VwSen - 210029/3/Ga/La Linz, am 21. Juni 1993 DVR.0690392 - &

E r k e n n t n i s

Der unabhängige Verwaltungssenat des Landes Oberösterreich hat durch das Mitglied Mag. Gallnbrunner über die Berufung des F, vertreten durch Rechtsanwälte Dr. B, alle 4040, gegen das wegen Übertretung der O.ö. Bauordnung erlassene Straferkenntnis des Bürgermeisters der Landeshauptstadt Linz vom 7. Juli 1992, Zl. 501/W-59/51c-Str, zu Recht erkannt:

I. Der Berufung wird Folge gegeben; das angefochtene Straferkenntnis wird behoben und das Verwaltungsstrafverfahren eingestellt.

II. Der Berufungswerber hat keinen Beitrag zu den Kosten des Verwaltungsstrafverfahrens zu leisten.

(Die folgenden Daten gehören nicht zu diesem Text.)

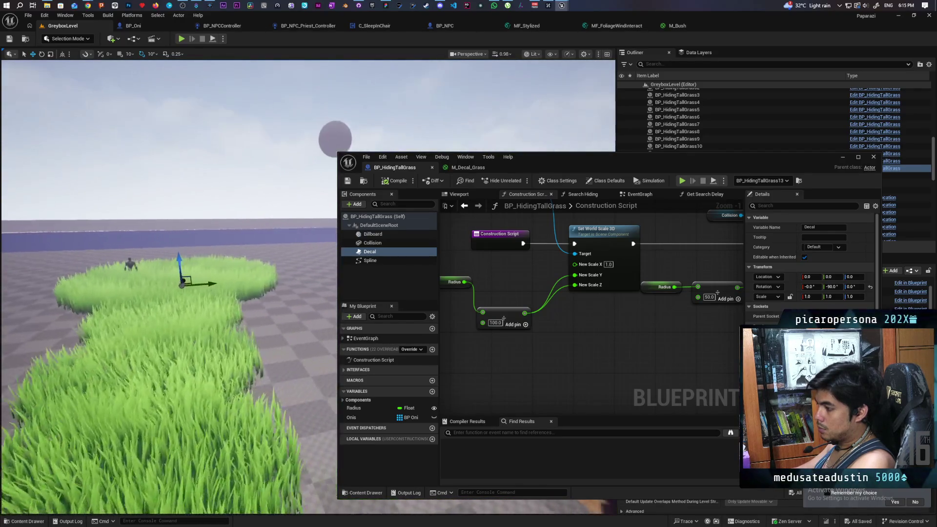
pyautogui.click(841, 157)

Rechtsgrundlage: Zu I.: § 66 Abs.4 des Allgemeinen Verwaltungsverfahrensgesetzes 1991 - AVG, BGBl.Nr. 51, iVm § 24 des Verwaltungsstrafgesetzes 1991 - VStG, BGBl.Nr. 52; § 31 Abs.1 und Abs.2, § 32, § 44a Z1, § 45 Abs.1 Z3, § 51 Abs.1, § 51c und § 51e Abs.1 VStG. Zu II.: § 66 Abs.1 VStG.

Entscheidungsgründe:

Zu I.:

1.1. Der Bürgermeister der Landeshauptstadt Linz (als Bezirksverwaltungsbehörde) hat mit dem eingangs bezeichneten Straferkenntnis den Berufungswerber einer Verwaltungsübertretung schuldig gesprochen, weil er als Bauherr beim Bauvorhaben O, Gemeinde Linz, in der Zeit zwischen 1. Mai 1991 und 29. Mai 1991 eine gemäß § 41 Abs.1 lit.d der O.ö. Bauordnung "genehmigungspflichtige" bauliche Änderung, nämlich den Einbau einer Betonfertigteildecke über der obersten Geschoßdecke aus Holz, auszuführen begonnen habe, ohne daß die hiefür erforderliche rechtskräftige Baubewilligung vorlag, indem die dafür erforderlichen Träger bereits verlegt worden seien; deswegen wurde über ihn wegen Verletzung des § 41 Abs.1 lit.d iVm § 68 Abs.1 lit.b der O.ö. Bauordnung (O.ö. BauO) gemäß § 68 Abs.2 O.ö. BauO eine Geldstrafe in der Höhe von 4.000 S (Ersatzfreiheitsstrafe: 4 Tage) verhängt; außerdem wurde der Berufungswerber verpflichtet, einen Beitrag zu den Kosten des Strafverfahrens in der Höhe von 400 S zu leisten.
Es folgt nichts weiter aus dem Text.